● **Task goal**: Every entry below should be copied exactly, minus the pictures.

● **Extracted information**:
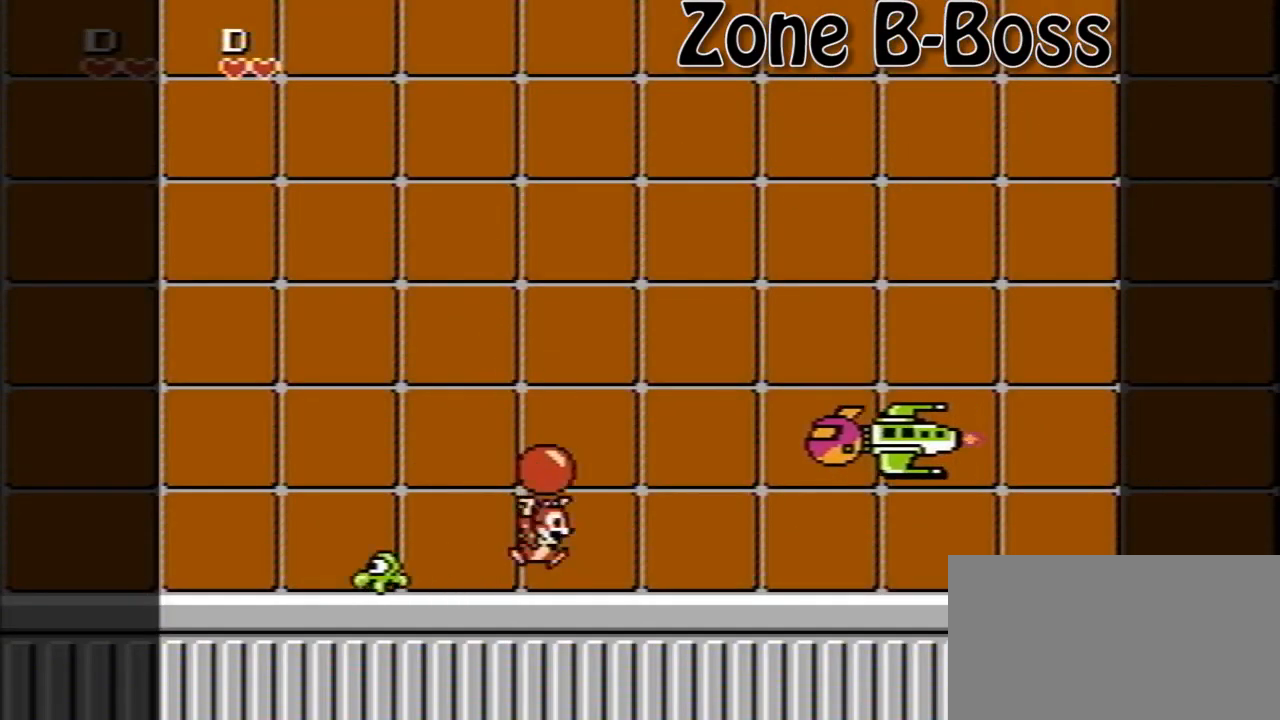
{"buttons": ["DPAD_LEFT"], "events": [[80, "A", "up"], [120, "B", "down"], [160, "B", "up"], [160, "DPAD_LEFT", "down"]]}
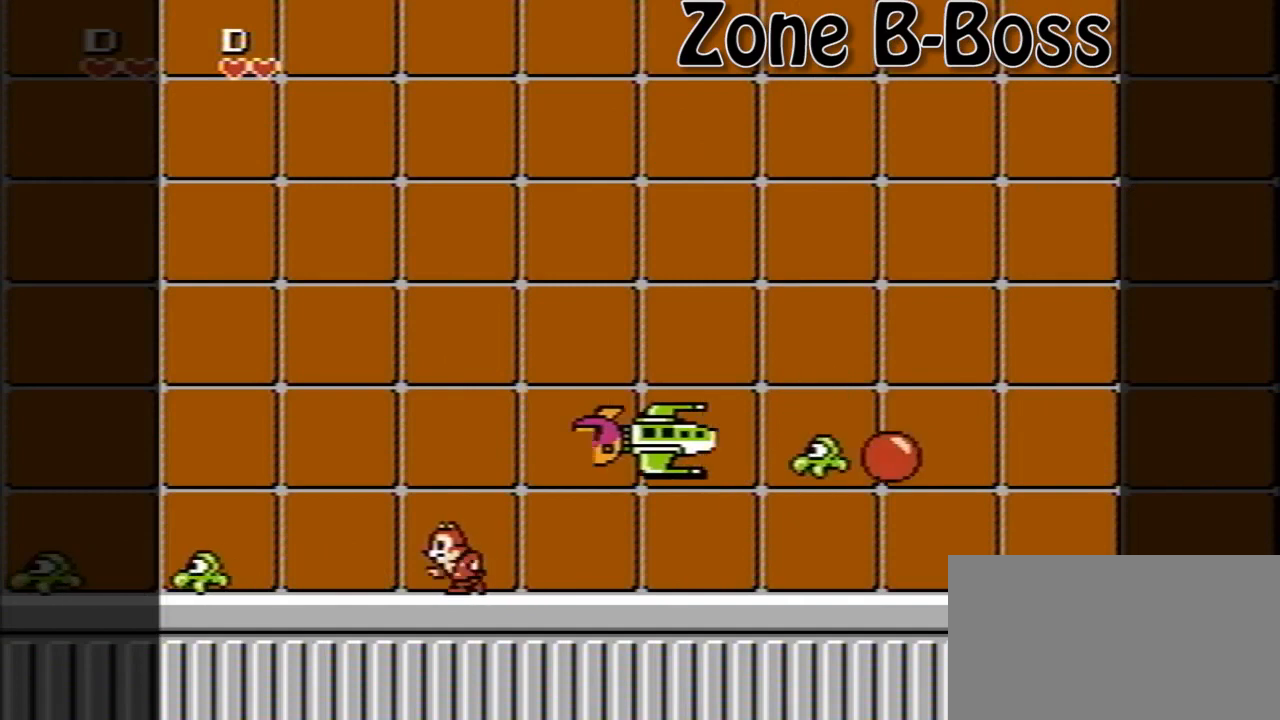
{"buttons": ["DPAD_LEFT"], "events": []}
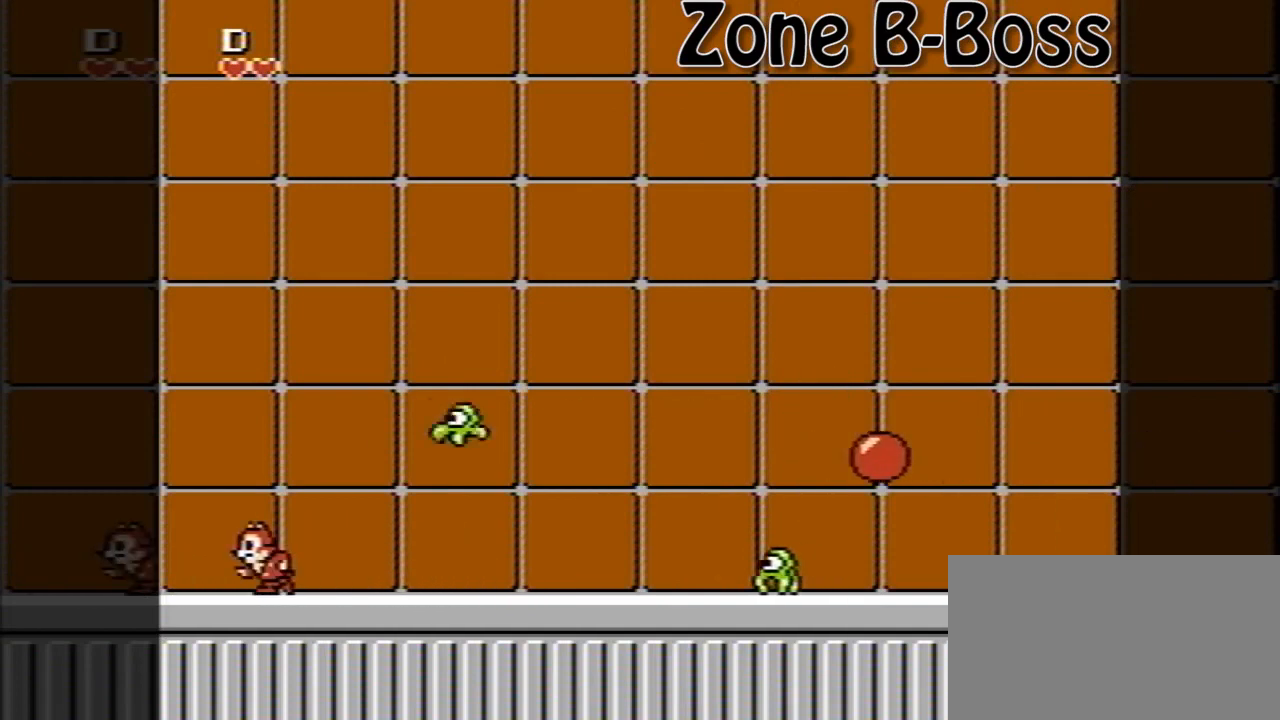
{"buttons": [], "events": [[400, "DPAD_LEFT", "up"]]}
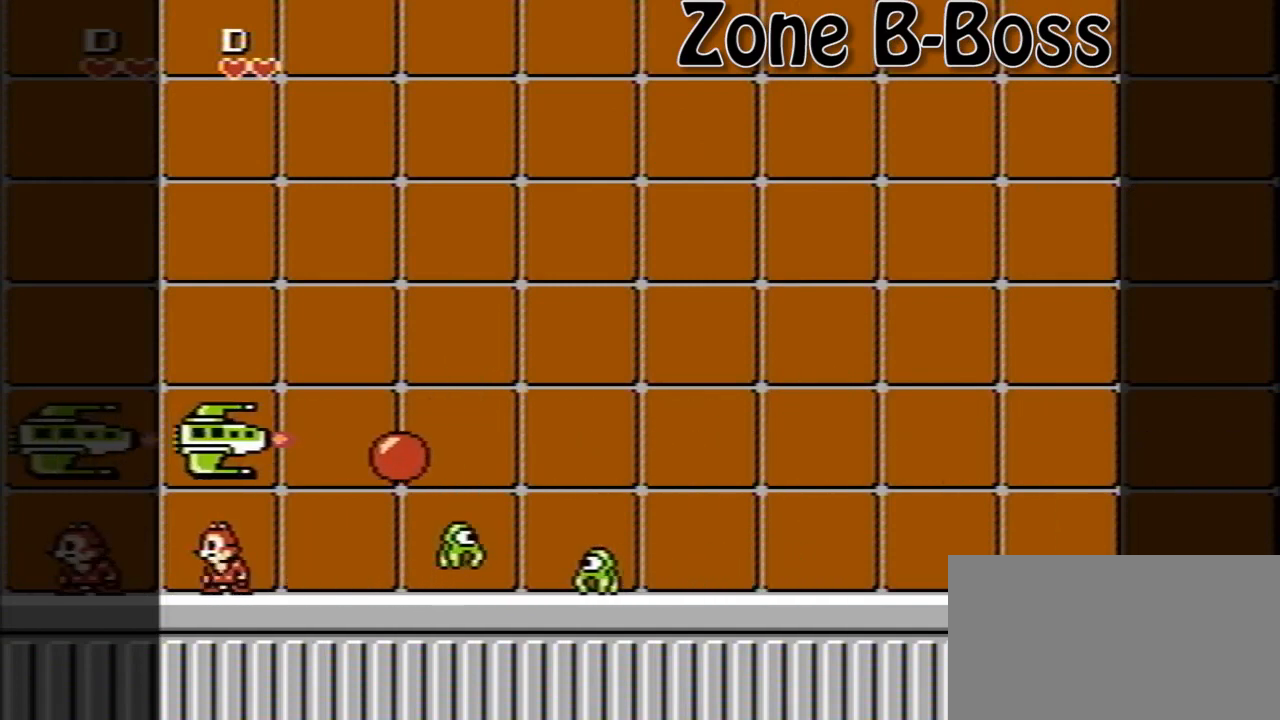
{"buttons": ["B", "DPAD_RIGHT"], "events": [[240, "B", "down"], [440, "DPAD_RIGHT", "down"]]}
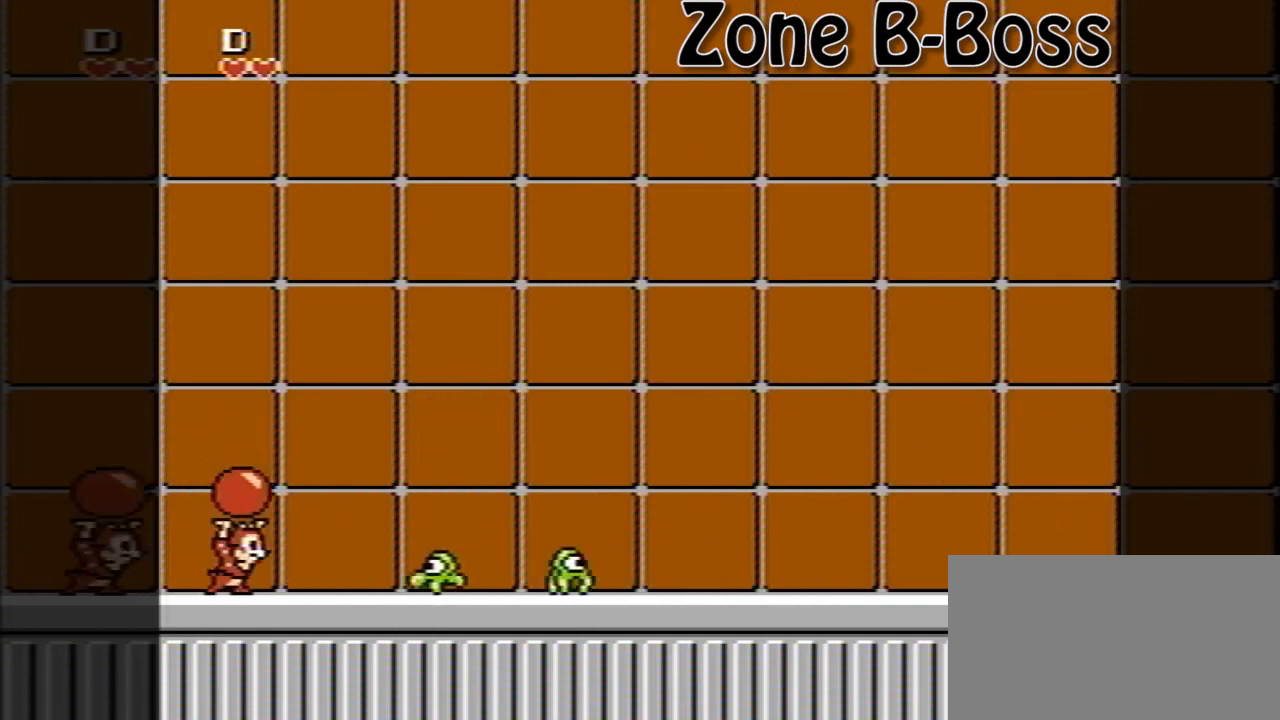
{"buttons": ["DPAD_RIGHT"], "events": [[40, "A", "down"], [40, "B", "up"], [240, "A", "up"]]}
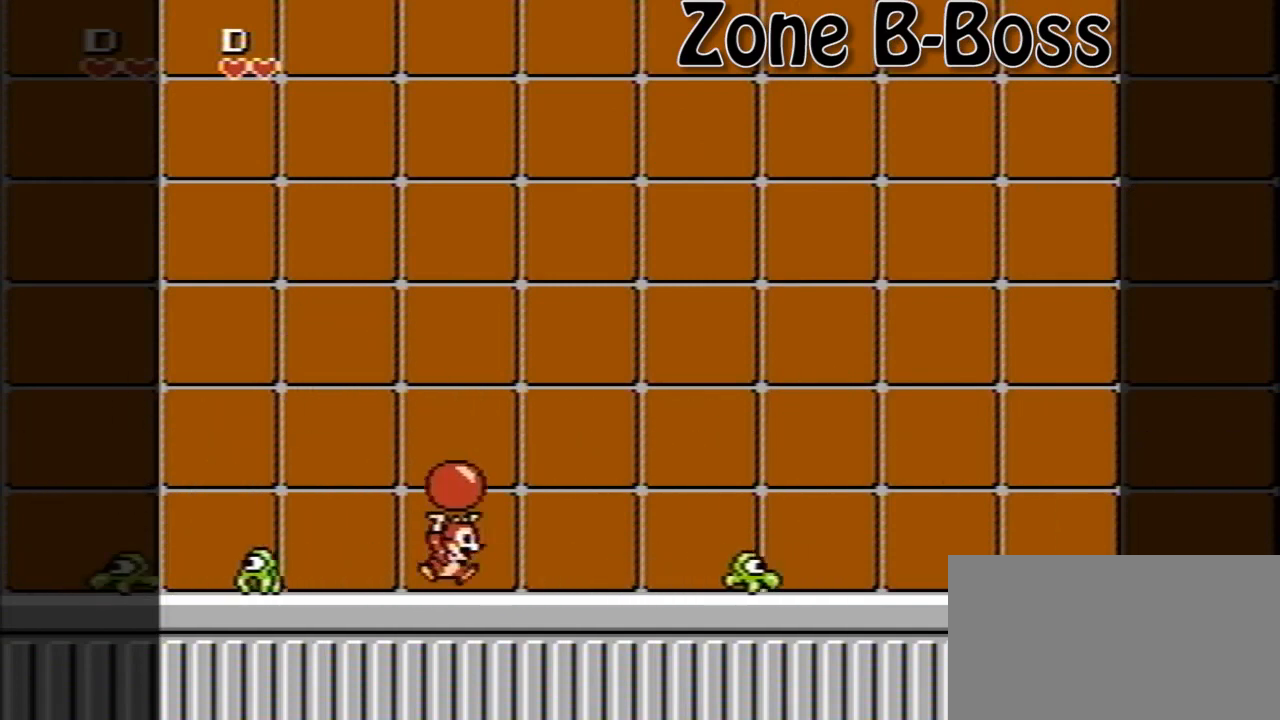
{"buttons": ["DPAD_RIGHT"], "events": []}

● **Task response**:
{"buttons": ["DPAD_LEFT"], "events": [[80, "A", "up"], [120, "B", "down"], [160, "B", "up"], [160, "DPAD_LEFT", "down"]]}
{"buttons": ["DPAD_LEFT"], "events": []}
{"buttons": [], "events": [[400, "DPAD_LEFT", "up"]]}
{"buttons": ["B", "DPAD_RIGHT"], "events": [[240, "B", "down"], [440, "DPAD_RIGHT", "down"]]}
{"buttons": ["DPAD_RIGHT"], "events": [[40, "A", "down"], [40, "B", "up"], [240, "A", "up"]]}
{"buttons": ["DPAD_RIGHT"], "events": []}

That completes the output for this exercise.